2010-05-11 15:08:47Sorry. Deleted previous post, which was a draft I began to write. I love MarsEdit a lot, but I'd love it a lot more if the "send to weblog" and "save draft buttons" were not so close to each other and had more distinctive icons
2010-05-10 02:27:15Sean Bonner deleted his Facebook account and wrote an interesting post about it, "am I only staying in touch with those people because it requires absolutely zero effort on my part? What kind of a person does that make me? What does that say about how much I value their friendship?" I deactivated my account two days ago. It's not valuable to me. Certainly the latest privacy fuss set me in that direction, but as I explained before, I've never been a heavy user. In the same way it's easy for me to be a vegetarian since I never really liked the taste of meat, deactivating Facebook isn't going to cause me the kind of stress is might for someone with 2,000 friends and pretty active feeds. I just find the website very unpleasant. Facebook made me feel like I was hoarding people, and yeah, I mean it in the trashy reality TV show sense. I'm a pretty introverted person to begin with, and this probably comes across in my online presence. I'd rather be a considerate friend to fifteen people than a negligent one to 1,500. And if the "post-privacy" future means having the same conversation with your boss, your boyfriend, and your grandmother, I'll be that like that old lady who faxes replies to all her text messages. More smart points from Barry Hoggard, who also canceled his account this week.

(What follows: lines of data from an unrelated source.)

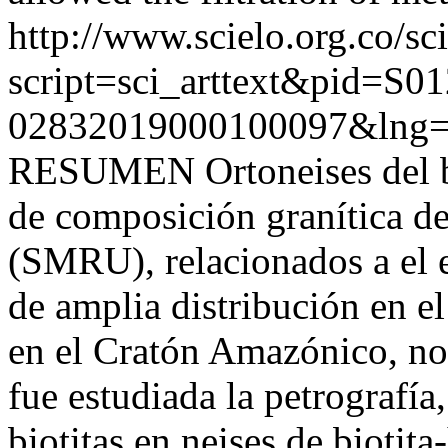
http://www.scielo.org.co/sc
script=sci_arttext&pid=S01
02832019000100097&lng=
RESUMEN Ortoneises del b
de composición granítica d
(SMRU), relacionados a el 
de amplia distribución en 
en el Cratón Amazónico, nor
fue estudiada la petrografía
biotitas en neises de biotit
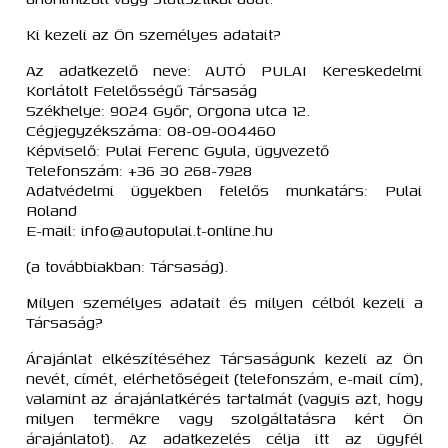
Ki kezeli az Ön személyes adatait?
Az adatkezelő neve: AUTÓ PULAI Kereskedelmi
Korlátolt Felelősségű Társaság
Székhelye: 9024 Győr, Orgona utca 12.
Cégjegyzékszáma: 08-09-004460
Képviselő: Pulai Ferenc Gyula, ügyvezető
Telefonszám: +36 30 268-7928
Adatvédelmi ügyekben felelős munkatárs: Pulai
Roland
E-mail: info@autopulai.t-online.hu
(a továbbiakban: Társaság).
Milyen személyes adatait és milyen célból kezeli a
Társaság?
Árajánlat elkészítéséhez Társaságunk kezeli az Ön
nevét, címét, elérhetőségeit (telefonszám, e-mail cím),
valamint az árajánlatkérés tartalmát (vagyis azt, hogy
milyen termékre vagy szolgáltatásra kért Ön
árajánlatot). Az adatkezelés célja itt az ügyfél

2010-05-08 16:02:04I've got a post on NiemanLab today, Tracking memes on their native turf: Viral anthropology at ROFLcon. If you missed the conference, Benjamen Walker interviewed a number of guests for WFMU's Too Much Information. Hilobrow's Matthew Battles had a very different take. (That's me in yellow in the second photo, btw.) While I certainly recommend reading the post, I don't agree with his point that most of the audience was there to crack the viral code. In fact, I'd say the prevailing wisdom is a meme is unpredictable. I also felt the conference was more "warm-fuzzy web" than snark (with one notable exception as Nav rightly points out. Many bar room conversations I witnessed started out, 'what's the chip on Buzzfeed's shoulder?") If anything, the conference shows the term "internet culture" has long expired. In the end, ROFLcon is about internet celebrity. More Comic-con than ETech.
2010-05-05 13:44:56Gary Shteyngart's new novel Super Sad True Love Story, is "about a middle-aged, overweight Jewish man in a dystopian future where everybody is too occupied with social media to realize that their living through Shteyngart’s version of 1984." Can't wait to read it.